‘There’s Not Much More I Can Say’

‘There’s Not Much More I Can Say’

There’s not much more I can say.

The waiters in this coffee shop stopped to ask me if everything was alright.
I haven’t answered them yet. And though you didn’t ask me a question, I have a response.

I apologise.

In the most heartfelt way, with undertones of anger, I apologise.

This anger though is only partly directed at you. I try to send my frustration to you but like an unopened box of letters of love, it returns back to sender.

That’s why the music that I make, the music that I listen too, screams. It screams so that I can release myself of this structure. These bounds on my hands. For if I cannot touch another, then they will forever be unaffected. If I leave them be, they will know a different fate.

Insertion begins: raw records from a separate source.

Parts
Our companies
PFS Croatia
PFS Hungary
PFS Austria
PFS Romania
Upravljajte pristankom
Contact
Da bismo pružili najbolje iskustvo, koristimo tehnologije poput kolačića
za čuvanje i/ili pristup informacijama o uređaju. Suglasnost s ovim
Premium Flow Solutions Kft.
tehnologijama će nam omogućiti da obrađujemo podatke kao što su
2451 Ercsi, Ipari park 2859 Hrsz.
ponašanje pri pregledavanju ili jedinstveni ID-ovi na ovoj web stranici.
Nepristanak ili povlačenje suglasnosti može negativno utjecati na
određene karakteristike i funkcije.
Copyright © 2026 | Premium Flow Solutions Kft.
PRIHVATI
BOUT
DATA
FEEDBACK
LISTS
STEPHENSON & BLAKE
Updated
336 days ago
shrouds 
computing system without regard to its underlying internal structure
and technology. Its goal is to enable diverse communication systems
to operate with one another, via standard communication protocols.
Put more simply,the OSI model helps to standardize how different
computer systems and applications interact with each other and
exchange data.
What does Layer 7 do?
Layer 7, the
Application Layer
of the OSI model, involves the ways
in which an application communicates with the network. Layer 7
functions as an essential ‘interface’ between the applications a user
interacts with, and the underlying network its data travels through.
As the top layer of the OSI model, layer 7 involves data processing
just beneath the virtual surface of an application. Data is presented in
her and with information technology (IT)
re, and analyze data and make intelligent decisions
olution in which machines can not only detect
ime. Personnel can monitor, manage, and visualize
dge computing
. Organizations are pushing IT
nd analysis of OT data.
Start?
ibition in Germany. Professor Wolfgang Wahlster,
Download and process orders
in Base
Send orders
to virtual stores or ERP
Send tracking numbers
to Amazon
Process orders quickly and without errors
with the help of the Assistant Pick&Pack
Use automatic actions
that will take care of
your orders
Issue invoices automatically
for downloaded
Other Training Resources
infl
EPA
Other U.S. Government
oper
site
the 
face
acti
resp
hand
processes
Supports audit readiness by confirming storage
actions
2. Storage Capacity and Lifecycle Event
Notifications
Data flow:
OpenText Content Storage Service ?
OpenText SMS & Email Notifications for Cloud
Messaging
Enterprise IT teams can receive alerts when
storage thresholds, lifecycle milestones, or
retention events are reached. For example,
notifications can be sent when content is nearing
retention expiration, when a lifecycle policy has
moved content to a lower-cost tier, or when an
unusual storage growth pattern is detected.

There is a list in my mind, tallying up the number of mistakes I’ve ever made. That is the only time I cannot stand picking up a pen. This form of self-reflection is leaving me defenseless as maybe you’re right.

Maybe you always have been.

In the past, those ticks on the list of mistakes have presented themselves in the form of physical scars on my left forearm. I do not intend to add to them, to the wounds of this war.
In my attempts to help them heal, I say now that I am sorry.

Nothing really changes, though does it?

I’ll rise loudly, while I hope you rise too.